Copy out every line of the material below word for word, leaving out the pictures.

***

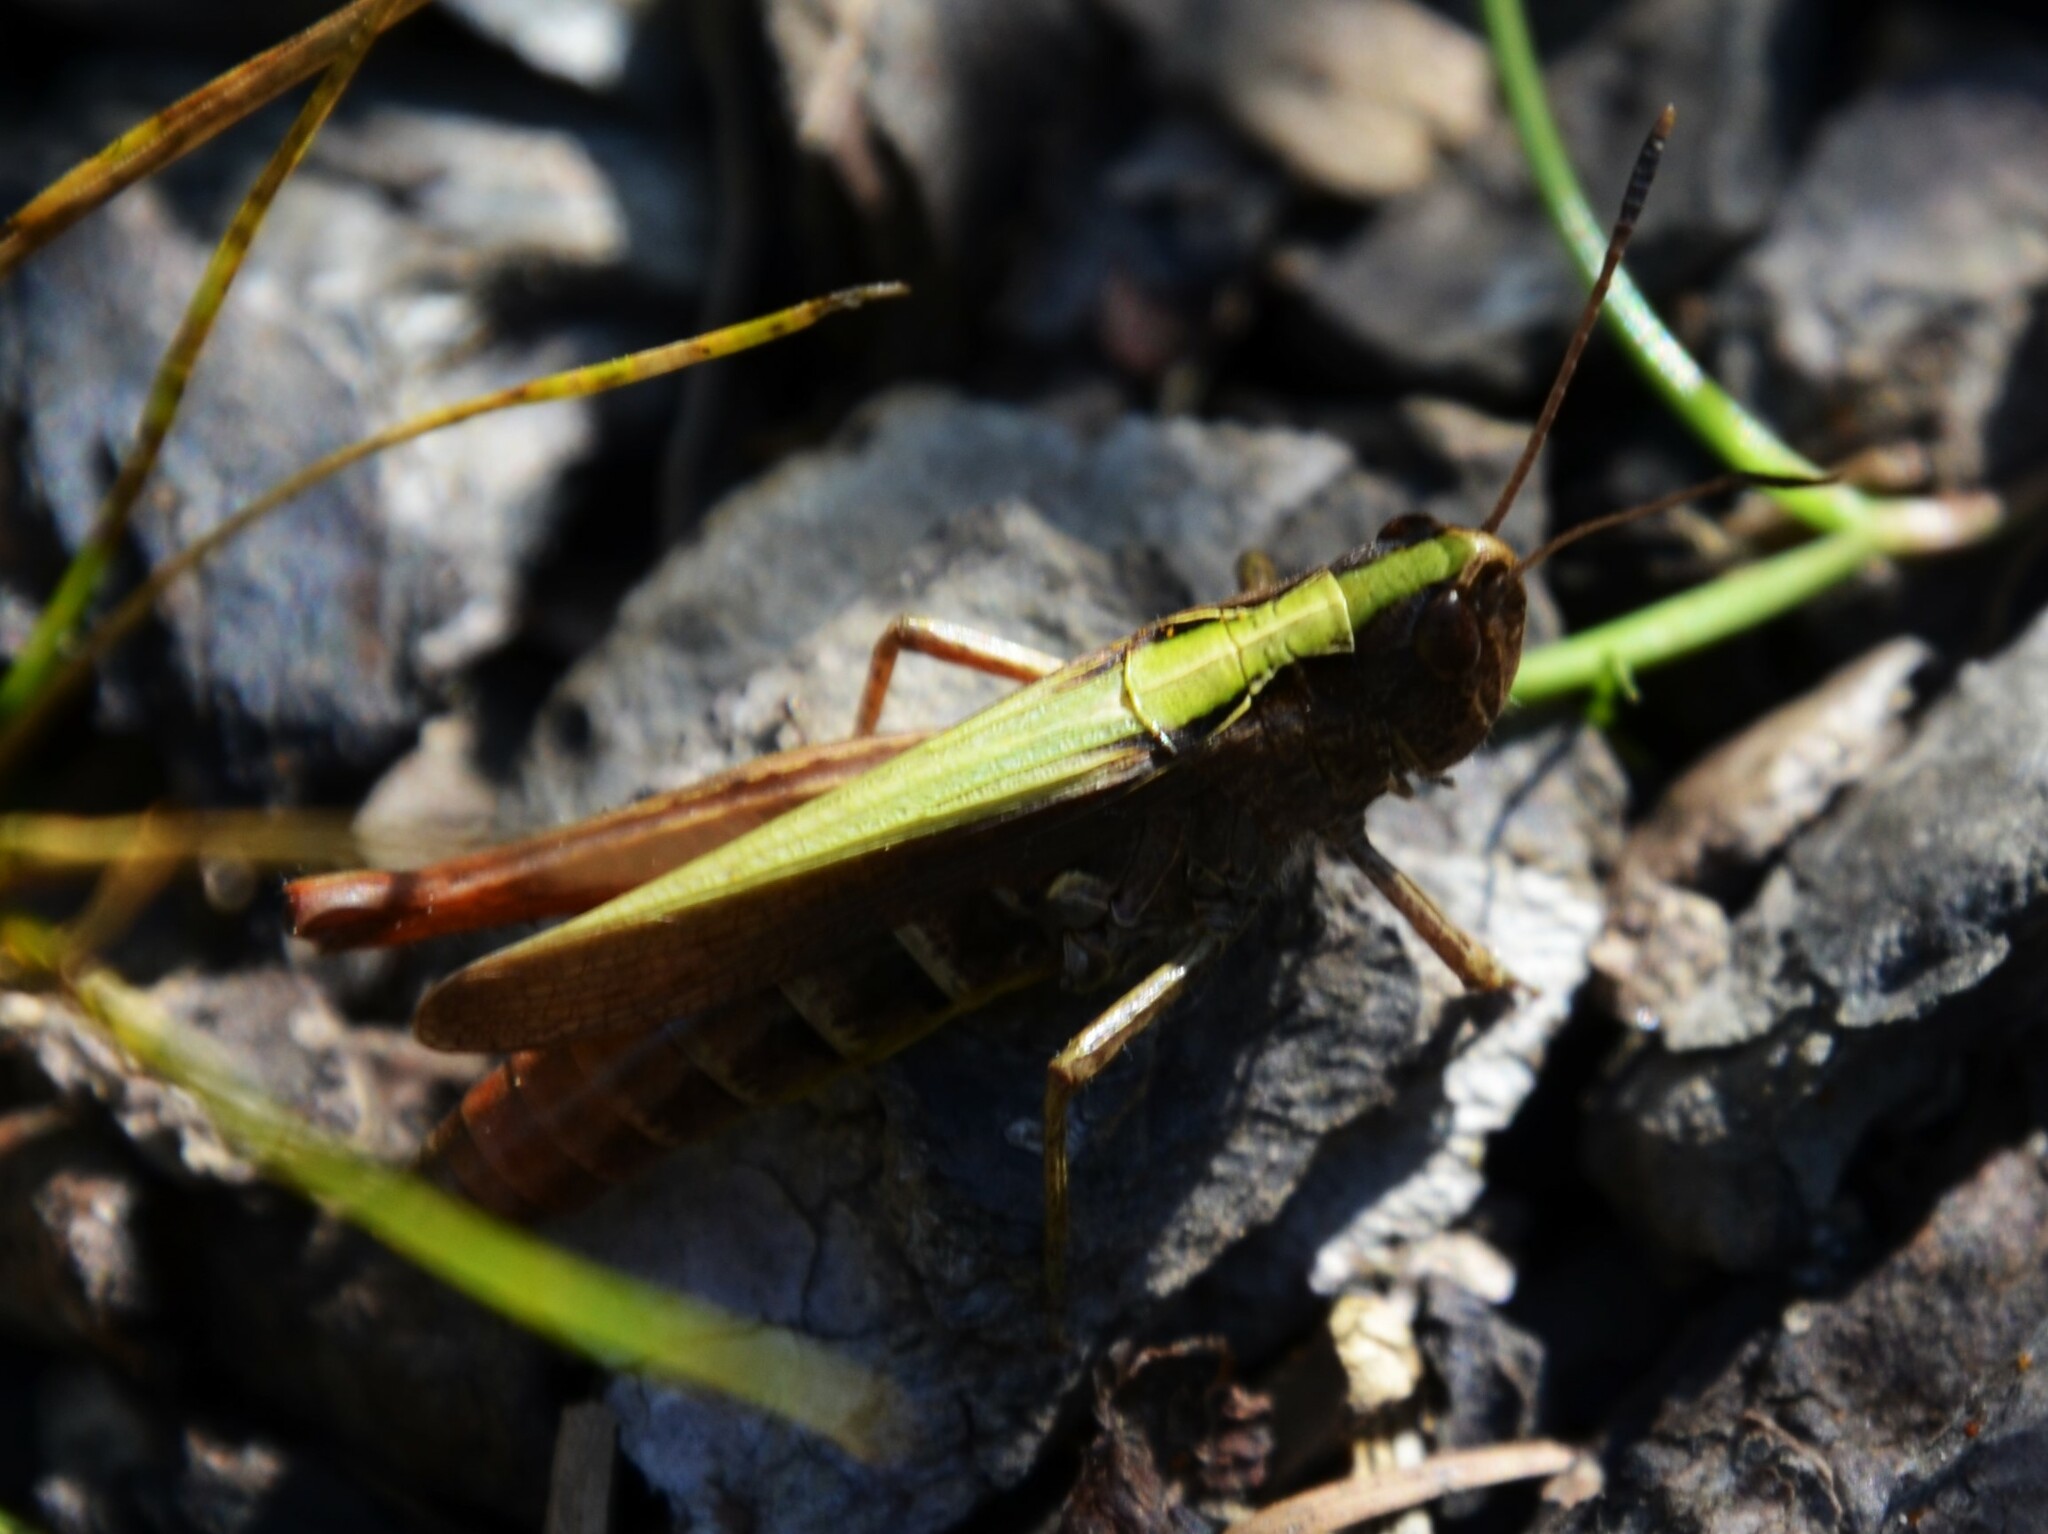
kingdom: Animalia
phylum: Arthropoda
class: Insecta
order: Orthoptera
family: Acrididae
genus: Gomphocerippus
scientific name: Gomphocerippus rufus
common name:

***

→ Written answer
kingdom: Animalia
phylum: Arthropoda
class: Insecta
order: Orthoptera
family: Acrididae
genus: Gomphocerippus
scientific name: Gomphocerippus rufus
common name:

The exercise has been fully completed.